Defaults are set to "economics defaults" (.1, .05, .01). But these are of course easy to change.

```{r}
data(iris)
independence.test(iris$Species,
                  iris$Sepal.Length,
                  star.cutoffs = c(.05,.01,.001))
```

## `digits` and `fixed.digits`

`digits` indicates how many digits after the decimal place from the test statistics and p-values should be displayed. `fixed.digits` determines whether trailing zeros are maintained.

```{r}
independence.test(iris$Species,
                  iris$Sepal.Width,
                  digits=1)
```

```{r}
independence.test(iris$Species,
                  iris$Sepal.Width,
                  digits=4,
                  fixed.digits = TRUE)
```

## `format`

This is the printing format that the output will produce, incorporating the name of the test statistic `{name}`, the test statistic `{stat}`, the significance markers `{stars}`, and the p-value `{pval}`.

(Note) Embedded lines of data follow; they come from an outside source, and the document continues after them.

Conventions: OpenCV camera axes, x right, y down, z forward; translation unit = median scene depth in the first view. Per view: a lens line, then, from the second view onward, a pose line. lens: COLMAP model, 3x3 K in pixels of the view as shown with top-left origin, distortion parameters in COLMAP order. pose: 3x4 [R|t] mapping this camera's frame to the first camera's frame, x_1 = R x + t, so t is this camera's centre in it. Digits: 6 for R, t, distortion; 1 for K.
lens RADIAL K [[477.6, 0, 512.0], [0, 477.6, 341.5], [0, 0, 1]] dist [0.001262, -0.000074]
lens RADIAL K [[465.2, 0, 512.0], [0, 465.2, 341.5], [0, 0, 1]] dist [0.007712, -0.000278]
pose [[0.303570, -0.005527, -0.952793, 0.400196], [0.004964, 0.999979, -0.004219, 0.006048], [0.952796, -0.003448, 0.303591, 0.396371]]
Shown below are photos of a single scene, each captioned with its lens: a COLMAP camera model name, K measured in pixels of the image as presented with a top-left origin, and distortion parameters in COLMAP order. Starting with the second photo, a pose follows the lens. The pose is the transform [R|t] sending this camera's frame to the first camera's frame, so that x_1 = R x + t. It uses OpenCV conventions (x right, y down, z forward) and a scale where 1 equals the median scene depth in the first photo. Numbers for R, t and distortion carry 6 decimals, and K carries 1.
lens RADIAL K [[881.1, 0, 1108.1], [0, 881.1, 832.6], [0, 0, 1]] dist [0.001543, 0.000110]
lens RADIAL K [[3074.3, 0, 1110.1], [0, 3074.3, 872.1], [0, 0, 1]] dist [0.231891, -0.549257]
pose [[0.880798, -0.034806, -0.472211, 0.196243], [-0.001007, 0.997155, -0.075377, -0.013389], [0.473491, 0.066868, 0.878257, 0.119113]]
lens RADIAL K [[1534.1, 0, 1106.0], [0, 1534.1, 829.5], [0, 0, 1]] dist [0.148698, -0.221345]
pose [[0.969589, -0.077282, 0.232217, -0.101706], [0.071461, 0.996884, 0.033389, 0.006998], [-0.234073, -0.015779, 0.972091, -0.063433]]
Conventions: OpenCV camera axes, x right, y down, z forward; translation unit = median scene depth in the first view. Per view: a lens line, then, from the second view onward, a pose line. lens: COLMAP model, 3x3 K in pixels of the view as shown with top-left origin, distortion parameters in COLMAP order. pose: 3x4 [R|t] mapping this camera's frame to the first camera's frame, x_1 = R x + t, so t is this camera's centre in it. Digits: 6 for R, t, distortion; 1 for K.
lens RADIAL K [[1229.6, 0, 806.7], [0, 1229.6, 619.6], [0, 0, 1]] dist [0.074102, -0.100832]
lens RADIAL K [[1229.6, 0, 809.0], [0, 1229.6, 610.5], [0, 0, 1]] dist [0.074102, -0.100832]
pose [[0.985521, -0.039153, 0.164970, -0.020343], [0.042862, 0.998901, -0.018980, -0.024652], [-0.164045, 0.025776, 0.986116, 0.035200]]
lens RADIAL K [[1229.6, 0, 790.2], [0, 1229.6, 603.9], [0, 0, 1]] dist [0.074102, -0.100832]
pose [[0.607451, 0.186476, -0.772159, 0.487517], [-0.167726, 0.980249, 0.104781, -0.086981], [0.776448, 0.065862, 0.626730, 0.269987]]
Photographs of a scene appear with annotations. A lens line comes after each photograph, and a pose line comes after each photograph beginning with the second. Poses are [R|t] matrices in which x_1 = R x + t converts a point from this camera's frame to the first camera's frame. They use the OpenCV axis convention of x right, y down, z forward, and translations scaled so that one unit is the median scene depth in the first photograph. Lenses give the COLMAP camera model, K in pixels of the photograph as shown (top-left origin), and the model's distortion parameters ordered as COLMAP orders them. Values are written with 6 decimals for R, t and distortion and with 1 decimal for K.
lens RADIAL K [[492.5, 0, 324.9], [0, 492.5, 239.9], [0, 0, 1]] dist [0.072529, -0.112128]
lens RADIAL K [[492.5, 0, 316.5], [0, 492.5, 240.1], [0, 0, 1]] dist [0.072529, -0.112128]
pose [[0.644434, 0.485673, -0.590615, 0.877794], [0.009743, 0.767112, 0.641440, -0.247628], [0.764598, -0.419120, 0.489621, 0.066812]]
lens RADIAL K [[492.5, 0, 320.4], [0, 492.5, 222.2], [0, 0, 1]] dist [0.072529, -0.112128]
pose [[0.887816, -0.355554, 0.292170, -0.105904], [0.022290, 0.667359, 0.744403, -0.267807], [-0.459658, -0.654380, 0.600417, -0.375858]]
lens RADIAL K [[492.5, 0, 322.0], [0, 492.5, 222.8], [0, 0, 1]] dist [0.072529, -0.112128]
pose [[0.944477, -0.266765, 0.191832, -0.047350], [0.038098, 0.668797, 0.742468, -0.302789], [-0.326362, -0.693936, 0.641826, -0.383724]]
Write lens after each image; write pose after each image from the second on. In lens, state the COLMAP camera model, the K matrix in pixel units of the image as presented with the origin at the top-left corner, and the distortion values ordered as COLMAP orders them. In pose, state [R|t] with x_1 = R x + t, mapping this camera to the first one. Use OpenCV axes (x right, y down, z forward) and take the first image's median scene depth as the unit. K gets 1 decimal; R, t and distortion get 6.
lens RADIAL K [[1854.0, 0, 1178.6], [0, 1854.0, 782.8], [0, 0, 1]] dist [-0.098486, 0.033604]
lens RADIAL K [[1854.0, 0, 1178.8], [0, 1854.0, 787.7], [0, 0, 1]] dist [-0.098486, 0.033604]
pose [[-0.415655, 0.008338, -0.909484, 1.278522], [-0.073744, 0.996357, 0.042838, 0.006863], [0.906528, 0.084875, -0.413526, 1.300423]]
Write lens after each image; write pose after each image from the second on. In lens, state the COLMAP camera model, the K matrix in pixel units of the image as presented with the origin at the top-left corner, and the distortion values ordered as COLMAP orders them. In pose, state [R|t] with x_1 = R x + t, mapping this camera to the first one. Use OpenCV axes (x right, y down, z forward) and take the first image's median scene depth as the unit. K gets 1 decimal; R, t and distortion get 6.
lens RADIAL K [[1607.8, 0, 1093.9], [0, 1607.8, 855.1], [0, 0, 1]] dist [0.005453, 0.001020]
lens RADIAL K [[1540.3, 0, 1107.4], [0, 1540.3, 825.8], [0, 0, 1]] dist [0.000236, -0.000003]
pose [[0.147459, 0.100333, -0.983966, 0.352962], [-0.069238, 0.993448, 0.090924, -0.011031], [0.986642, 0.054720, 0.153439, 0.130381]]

If your `independence.test` is heading out to another format besides being printed in the R console, you may want to add additional markup like `'{name}$={stat}^{stars}$'}` in LaTeX or `'{name}={stat}<sup>{stars}</sup>'` in HTML. If you do this, be sure to think carefully about escaping or not escaping characters as appropriate when you print!

```{r}
independence.test(iris$Species,
                  iris$Sepal.Width,
                  format = 'Pr(>{name}): {pval}{stars}')
```

## `opts`

You can create a named list where the names are the above options and the values are the settings for those options, and input it into `independence.test` using `opts=`. This is an easy way to set the same options for many `independence.test`s.